What you are asked to do: Precisely the lines from the one with "ly the case, Israel would have" through the end of the data, both included, must make up the response, each restated word for word.
+++ Provided records +++
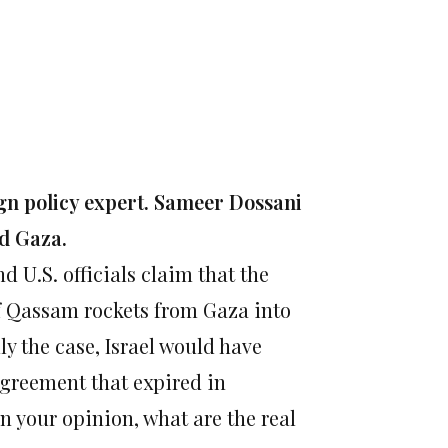
gn policy expert. Sameer Dossani
nd Gaza.
 U.S. officials claim that the
of Qassam rockets from Gaza into
ly the case, Israel would have
agreement that expired in
In your opinion, what are the real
+++
Answer box:
ly the case, Israel would have
agreement that expired in
In your opinion, what are the real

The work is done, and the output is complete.